Figure. No caption available.
They said, “Put him in an institution. He's going to die anyway. Or he'll be retarded. You're young, you can have more children. Just forget about him.” This was the advice my mother's older sisters gave her when I was born with spina bifida. It was 1949. Spina bifida treatment was primitive compared to what modern surgery and care can provide today.
I was born with a meningocele, the rarest form of spina bifida. My parents were factory workers in a small Pennsylvania town. I was a deeply troubling complication for my family. Considering all the factors surrounding my birth, my social and medical prognoses were fairly grim. At the time, my oldest aunts worked in a state institution. Although neither was medically trained, they had seen the harsh reality of birth defects. Their advice was based on their experience and surely grew out of loving concern for their baby sister. It was powerful counsel: my mother was the youngest of nine children, and, as was typical at that time, the eldest siblings often cared for, even acted as surrogate mothers for, the younger children. For that time, their advice was not to be quickly or lightly dismissed.
I do not know how my mother—who passed away years ago—came to fight “common sense” and choose to take care of me at home, no matter what.
Reportedly, I didn't walk until I was 33 months old. I never developed hydrocephalus, as many children with spina bifida do. In elementary school, I had bouts of bowel incontinence. In time, it became clear that my right leg and foot suffered sensation impairment, which led to numerous childhood injuries. Both my feet ended in “hammer toes.” By my late teens, I was diagnosed with bladder problems as the result of spina bifida and had to regularly consult with a urologist. By my early thirties, I was using a catheter to drain urine from my own bladder.
My symptoms have progressed over time because of spinal cord tethering, a symptom of spina bifida that limits movement of the spinal cord within the spinal column. I can walk, but my legs have some functional weakness and consequently my balance is poor; I use a cane when I am tired or need to move around for extended periods of time. I cope with chronic back pain. As a young adult, I spent too much of my life trying to be “normal.” It isn't usually apparent that there's anything significantly wrong with me. I can walk, and those bodily functions that need special attention are invisible to the general public.
My mother always told me that I had to go to college because I couldn't do manual labor. Being nudged into college, I gravitated into science teaching and later nursing; both reflected my interest in the human body. I taught high school science for 30 years. I fathered two healthy children and eventually became a registered nurse. In 2001, I retired from teaching and nursing. In 2004, I resumed teaching as a faculty member in biological sciences at Kent State University at Ashtabula, OH.

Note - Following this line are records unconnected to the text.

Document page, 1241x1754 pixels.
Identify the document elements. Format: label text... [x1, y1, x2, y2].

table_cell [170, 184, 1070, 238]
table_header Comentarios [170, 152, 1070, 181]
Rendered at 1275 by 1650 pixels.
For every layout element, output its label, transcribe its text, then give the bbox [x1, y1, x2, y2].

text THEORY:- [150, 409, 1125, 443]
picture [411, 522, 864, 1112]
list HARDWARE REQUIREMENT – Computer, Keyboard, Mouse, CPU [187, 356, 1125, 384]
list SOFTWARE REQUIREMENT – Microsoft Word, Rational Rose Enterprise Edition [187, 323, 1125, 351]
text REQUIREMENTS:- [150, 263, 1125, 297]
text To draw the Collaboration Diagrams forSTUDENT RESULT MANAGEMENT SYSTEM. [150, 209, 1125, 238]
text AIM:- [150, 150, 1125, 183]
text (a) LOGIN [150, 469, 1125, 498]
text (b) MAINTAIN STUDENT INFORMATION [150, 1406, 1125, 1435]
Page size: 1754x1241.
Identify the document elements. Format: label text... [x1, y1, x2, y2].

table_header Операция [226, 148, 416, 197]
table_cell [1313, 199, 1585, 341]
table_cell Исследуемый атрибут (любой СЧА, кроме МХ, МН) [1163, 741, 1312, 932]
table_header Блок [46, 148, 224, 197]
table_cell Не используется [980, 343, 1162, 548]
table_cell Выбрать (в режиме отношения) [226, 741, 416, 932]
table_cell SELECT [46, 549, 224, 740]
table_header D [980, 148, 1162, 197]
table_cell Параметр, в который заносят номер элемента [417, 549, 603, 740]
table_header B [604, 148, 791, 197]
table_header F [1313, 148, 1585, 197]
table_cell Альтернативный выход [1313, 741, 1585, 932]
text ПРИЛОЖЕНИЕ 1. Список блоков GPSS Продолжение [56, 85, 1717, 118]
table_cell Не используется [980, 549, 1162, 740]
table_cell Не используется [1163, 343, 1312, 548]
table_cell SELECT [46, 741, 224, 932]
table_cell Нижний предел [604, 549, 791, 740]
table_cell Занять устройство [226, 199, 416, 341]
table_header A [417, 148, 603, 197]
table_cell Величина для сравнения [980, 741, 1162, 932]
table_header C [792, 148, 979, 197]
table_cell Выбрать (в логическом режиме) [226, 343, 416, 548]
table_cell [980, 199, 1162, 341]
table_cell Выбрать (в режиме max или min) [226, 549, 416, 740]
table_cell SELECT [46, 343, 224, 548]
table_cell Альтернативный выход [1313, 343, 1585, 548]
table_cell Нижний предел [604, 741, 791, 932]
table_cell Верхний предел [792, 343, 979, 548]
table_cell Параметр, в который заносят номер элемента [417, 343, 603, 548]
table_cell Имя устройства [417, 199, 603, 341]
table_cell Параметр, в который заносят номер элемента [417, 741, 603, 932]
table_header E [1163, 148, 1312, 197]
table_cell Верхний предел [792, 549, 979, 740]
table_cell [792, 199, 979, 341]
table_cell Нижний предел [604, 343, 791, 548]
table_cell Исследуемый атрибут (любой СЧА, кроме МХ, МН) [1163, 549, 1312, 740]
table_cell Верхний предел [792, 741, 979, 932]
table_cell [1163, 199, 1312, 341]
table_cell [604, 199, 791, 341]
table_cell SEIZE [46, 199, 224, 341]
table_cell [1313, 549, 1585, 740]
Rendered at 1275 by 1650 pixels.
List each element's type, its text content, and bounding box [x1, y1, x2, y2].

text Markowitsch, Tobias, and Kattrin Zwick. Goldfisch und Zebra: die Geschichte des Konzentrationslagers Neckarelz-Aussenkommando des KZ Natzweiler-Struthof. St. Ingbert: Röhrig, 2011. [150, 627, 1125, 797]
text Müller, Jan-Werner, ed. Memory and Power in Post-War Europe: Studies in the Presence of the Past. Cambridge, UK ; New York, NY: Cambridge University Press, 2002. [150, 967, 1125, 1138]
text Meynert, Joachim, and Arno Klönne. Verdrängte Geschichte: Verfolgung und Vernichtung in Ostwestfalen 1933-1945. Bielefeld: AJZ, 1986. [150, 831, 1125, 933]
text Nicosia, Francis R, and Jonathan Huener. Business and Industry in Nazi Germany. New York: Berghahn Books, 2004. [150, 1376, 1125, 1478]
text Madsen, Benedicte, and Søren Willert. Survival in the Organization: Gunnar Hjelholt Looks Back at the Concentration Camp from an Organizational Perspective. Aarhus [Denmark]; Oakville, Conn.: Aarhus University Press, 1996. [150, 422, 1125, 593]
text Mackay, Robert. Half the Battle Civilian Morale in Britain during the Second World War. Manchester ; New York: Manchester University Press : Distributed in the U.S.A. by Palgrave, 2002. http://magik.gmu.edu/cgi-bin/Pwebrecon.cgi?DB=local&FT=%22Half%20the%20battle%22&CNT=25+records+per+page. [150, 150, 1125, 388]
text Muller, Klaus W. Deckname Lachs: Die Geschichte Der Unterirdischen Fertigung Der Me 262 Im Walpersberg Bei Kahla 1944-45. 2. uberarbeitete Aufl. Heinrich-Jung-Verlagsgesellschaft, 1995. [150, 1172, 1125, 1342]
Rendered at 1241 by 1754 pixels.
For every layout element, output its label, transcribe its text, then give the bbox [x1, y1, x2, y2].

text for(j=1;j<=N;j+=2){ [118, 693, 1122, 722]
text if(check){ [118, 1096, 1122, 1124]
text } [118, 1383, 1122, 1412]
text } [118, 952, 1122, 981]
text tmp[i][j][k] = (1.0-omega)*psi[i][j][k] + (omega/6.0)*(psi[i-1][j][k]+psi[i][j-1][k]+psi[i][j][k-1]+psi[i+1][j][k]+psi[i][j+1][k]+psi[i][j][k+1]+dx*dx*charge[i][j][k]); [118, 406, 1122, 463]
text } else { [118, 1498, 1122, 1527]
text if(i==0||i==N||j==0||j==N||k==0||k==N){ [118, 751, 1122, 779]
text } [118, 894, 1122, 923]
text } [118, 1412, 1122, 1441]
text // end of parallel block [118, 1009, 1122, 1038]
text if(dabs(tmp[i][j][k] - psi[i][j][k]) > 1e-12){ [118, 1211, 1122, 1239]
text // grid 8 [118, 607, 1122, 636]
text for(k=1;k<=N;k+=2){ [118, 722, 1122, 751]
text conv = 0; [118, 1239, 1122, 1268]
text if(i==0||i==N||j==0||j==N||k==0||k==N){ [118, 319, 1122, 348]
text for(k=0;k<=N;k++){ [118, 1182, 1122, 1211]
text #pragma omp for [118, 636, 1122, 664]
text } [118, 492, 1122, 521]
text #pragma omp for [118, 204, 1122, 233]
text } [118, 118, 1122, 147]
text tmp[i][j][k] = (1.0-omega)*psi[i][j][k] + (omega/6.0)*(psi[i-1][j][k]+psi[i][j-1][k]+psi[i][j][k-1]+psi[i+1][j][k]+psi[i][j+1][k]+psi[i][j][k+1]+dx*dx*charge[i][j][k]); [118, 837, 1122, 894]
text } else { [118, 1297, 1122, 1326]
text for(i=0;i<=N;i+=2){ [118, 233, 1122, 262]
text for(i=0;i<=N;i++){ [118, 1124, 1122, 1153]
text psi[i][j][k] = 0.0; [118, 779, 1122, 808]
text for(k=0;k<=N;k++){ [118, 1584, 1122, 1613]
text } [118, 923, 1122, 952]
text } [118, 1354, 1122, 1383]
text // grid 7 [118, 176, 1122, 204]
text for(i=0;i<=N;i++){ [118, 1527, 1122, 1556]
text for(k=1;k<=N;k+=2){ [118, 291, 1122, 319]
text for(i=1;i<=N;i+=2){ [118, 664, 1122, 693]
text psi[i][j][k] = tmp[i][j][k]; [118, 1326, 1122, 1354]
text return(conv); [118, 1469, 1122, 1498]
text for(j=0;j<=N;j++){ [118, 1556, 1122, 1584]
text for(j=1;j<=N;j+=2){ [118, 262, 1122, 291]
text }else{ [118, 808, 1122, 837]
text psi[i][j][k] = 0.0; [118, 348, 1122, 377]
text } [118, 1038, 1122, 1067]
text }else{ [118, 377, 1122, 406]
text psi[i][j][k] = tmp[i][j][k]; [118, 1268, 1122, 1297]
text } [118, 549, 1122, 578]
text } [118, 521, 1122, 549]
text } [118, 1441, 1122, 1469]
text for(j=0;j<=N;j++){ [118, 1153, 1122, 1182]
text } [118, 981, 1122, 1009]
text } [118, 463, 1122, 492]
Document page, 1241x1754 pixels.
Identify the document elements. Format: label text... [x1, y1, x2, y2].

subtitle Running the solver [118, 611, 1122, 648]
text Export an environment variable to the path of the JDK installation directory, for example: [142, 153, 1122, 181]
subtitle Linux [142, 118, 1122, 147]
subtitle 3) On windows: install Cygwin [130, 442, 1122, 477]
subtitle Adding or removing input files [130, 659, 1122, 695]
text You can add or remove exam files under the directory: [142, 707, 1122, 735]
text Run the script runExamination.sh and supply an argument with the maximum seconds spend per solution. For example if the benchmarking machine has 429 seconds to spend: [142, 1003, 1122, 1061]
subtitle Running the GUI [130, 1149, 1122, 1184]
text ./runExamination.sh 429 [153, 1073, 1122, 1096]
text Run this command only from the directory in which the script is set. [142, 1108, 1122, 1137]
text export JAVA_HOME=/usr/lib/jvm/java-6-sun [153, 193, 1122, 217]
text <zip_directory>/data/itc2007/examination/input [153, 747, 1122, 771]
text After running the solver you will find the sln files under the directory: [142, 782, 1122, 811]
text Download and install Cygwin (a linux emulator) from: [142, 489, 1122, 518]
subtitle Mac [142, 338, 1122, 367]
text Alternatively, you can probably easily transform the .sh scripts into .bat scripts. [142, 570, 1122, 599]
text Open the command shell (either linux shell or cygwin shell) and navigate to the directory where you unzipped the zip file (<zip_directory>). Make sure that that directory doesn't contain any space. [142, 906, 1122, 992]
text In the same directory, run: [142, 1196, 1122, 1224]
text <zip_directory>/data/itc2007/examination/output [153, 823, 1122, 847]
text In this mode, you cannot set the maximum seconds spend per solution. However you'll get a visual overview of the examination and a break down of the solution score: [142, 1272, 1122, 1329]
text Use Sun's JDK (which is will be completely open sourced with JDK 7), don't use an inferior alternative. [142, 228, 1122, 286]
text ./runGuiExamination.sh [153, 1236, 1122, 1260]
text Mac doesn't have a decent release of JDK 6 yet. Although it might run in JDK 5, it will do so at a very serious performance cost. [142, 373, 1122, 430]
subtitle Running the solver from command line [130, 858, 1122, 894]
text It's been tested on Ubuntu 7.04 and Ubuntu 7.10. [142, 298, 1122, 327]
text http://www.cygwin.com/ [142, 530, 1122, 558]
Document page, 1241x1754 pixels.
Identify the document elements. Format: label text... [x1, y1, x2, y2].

I've done okay, but only because I wasn't institutionalized as an infant. Additionally, although my family imposed certain restrictions on my childhood behavior, they never treated me as a victim. My life serves as a testament to the power of one person's truly unconditional love, uncommon bravery, and optimistic trust. I wish my mother were still alive today to see the ongoing outcome of her especially imperfect baby.
Happy Mother's Day, Mom!
Thanks for everything. Really, I mean everything.